In other words, the government’s lawyers made the extraordinary argument that what politicians say should be ignored, since such statements have no legal force. Pushing back, Presvelos argued: “My friend (the attorney general) would like this court to believe that media statements don’t matter. They are not legal statements. (I’m) not sure what type of democracy we exist in if we cannot trust the truthfulness of statements being made by government ministers.”

What’s at stake here are not just legal niceties in a civil proceeding brought by two individuals against the government, but serious issues that concern the status of charter-protected rights in Canada, and how we should understand statements on policy made by the politicians who govern us.

As for the COVID mandates, the issue is not merely theoretical or academic, as none less than Prime Minister Justin Trudeau has broadly hinted, as recently as Tuesday, in his announcement that the remaining travel mandates were to be lifted, that fresh measures may be in the works in the event that we see a resurgence of COVID. The notion that such pronouncements, by the country’s prime minister and key members of his cabinet, may just be ignored, because they don’t in and of themselves carry legal force, is preposterous and bizarre, to say the least.
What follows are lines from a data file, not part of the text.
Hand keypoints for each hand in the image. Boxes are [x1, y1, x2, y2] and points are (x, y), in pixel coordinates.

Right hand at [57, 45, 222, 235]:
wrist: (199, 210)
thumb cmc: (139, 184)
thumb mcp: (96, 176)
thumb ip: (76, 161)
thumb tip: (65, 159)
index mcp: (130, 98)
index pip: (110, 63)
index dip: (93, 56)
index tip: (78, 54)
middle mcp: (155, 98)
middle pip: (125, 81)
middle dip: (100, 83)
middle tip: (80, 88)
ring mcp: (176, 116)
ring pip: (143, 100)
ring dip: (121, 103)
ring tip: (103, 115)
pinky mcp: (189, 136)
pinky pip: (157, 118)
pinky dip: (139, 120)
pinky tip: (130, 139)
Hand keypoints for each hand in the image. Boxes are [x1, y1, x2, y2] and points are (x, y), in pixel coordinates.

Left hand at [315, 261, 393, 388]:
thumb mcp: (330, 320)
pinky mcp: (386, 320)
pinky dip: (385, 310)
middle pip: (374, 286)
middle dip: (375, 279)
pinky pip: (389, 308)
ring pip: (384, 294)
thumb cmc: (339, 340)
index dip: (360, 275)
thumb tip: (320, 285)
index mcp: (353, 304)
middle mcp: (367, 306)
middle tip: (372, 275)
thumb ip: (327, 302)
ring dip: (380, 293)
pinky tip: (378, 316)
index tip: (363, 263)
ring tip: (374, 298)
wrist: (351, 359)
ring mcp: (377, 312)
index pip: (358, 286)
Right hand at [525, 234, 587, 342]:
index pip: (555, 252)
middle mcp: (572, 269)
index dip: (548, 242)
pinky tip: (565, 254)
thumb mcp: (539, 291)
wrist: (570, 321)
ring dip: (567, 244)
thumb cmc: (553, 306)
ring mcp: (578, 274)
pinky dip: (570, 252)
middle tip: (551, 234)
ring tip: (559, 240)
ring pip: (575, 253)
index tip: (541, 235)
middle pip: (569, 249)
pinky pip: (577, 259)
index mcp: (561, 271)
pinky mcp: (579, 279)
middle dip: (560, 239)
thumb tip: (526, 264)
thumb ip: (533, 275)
The Rickard and Harrison case against the government has wider significance when it comes to public scrutiny and accountability. If the Federal Court agrees with the government that the case is moot, because the most onerous part of the mandates have been suspended, it would effectively legitimize the practice of restricting constitutionally protected rights, so long as the restrictions are removed before the courts have a chance to hold the government accountable.

If, for example, a future government measure that arguably impinges on charter-protected rights and freedoms is withdrawn just before it comes before the courts, this would surely undermine trust both in government and in our judicial system. It would allow the government to get away with anything, so long as it does so fast enough to avoid legal scrutiny.
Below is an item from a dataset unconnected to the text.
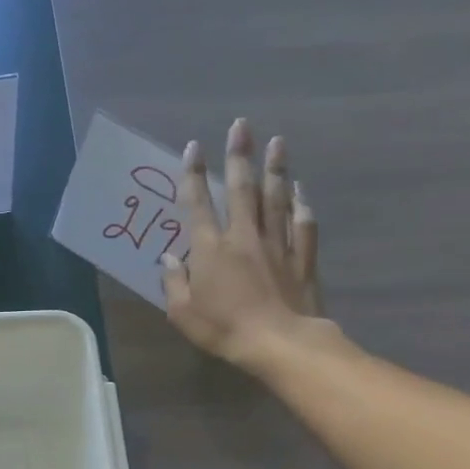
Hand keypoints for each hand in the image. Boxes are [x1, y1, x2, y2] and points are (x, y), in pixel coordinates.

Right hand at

This cannot be the basis for a healthy society that’s governed by the rule of law. As Presvelos noted to the court, such skirting around judicial oversight “incentivizes the government to take risky and constitutionally dubious measures knowing that as long as the revoke them before a hearing they can effectively act with impunity.” Indeed, let’s not forget that the Trudeau government used a version of this tactic already, when it withdraw the use of the Emergencies Act just before it came up for debate in the Senate.
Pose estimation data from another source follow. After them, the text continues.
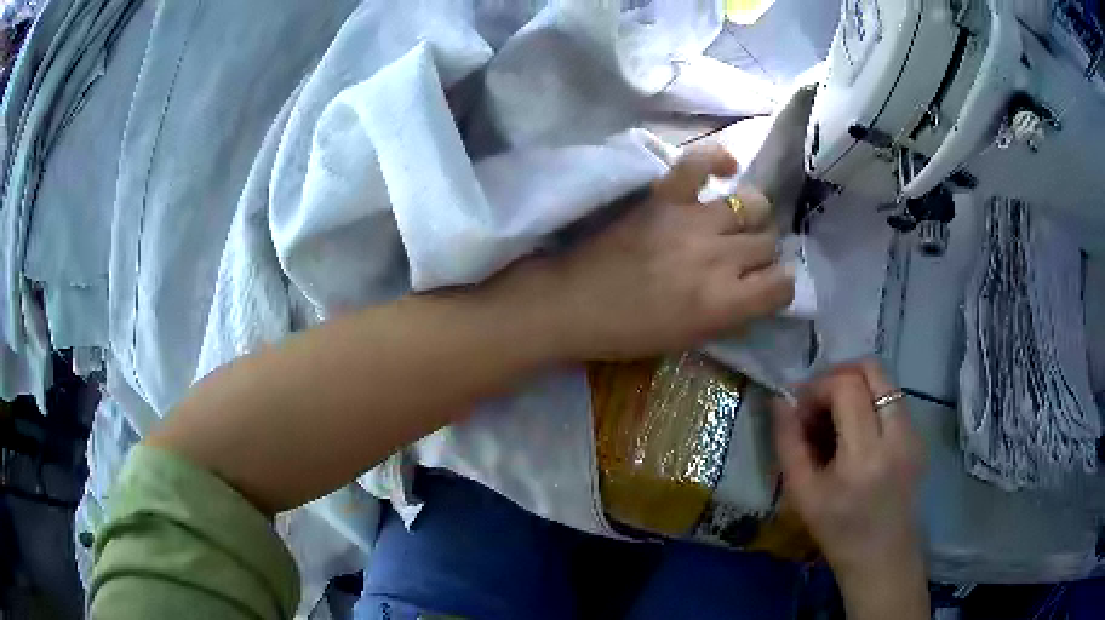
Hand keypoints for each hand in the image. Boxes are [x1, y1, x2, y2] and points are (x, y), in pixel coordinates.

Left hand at [510, 146, 793, 361]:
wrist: (572, 304)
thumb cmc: (628, 333)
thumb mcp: (690, 339)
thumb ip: (731, 314)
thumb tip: (756, 290)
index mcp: (724, 303)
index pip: (783, 285)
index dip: (780, 286)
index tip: (767, 286)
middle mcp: (718, 258)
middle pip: (768, 243)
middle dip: (762, 254)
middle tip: (742, 258)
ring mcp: (693, 221)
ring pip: (752, 204)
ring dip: (752, 216)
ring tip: (736, 222)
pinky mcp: (665, 196)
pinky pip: (701, 162)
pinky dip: (717, 160)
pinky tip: (726, 170)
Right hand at [773, 361, 928, 619]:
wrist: (881, 556)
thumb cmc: (837, 531)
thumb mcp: (801, 493)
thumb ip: (788, 442)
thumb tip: (780, 399)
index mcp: (865, 456)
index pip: (846, 386)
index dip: (818, 386)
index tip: (801, 410)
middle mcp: (897, 435)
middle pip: (873, 369)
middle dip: (839, 376)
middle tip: (819, 403)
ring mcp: (913, 433)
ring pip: (885, 380)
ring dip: (855, 388)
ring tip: (837, 419)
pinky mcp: (919, 436)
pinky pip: (892, 399)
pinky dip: (869, 402)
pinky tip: (856, 433)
More specifically, on the federal vaccine mandates for travel, the government’s heavy-handed approach created a conflict between two fundamental individual rights — the mobility rights of Canadians and their right to bodily autonomy. On the one hand, if you wanted to travel, you had to cede your bodily autonomy over whether to take the COVID-19 vaccine. If you asserted your bodily autonomy by not taking the vaccine, you gave up your right to mobility.

Such a stark choice being forced on Canadians, between two different fundamental rights, is unprecedented. A dismissal of the Rickard-Harrison case on grounds of mootness will mean that there will be no judicial scrutiny or accountability on this fundamental dilemma, which, on the face of it, appears to breach Canadians’ charter rights.

For example, the Federal Court could rule that it’s a breach of charter rights for the federal government to force Canadians to choose between bodily autonomy and mobility, making any future mandates exceptionally difficult to enact. Likewise, if it ruled that the federal government acted legally, it would hopefully provide some clarity on how far the government is able to go with such measures. In either case, an appeal to the Supreme Court would be likely, and the matter would get resolved, one way or another.

None of this is possible if the government gets its way and the case is declared moot. Shaun Rickard and Karl Harrison deserve their day in court — not just for them, but for all Canadians who cherish our constitutionally guaranteed individual liberties.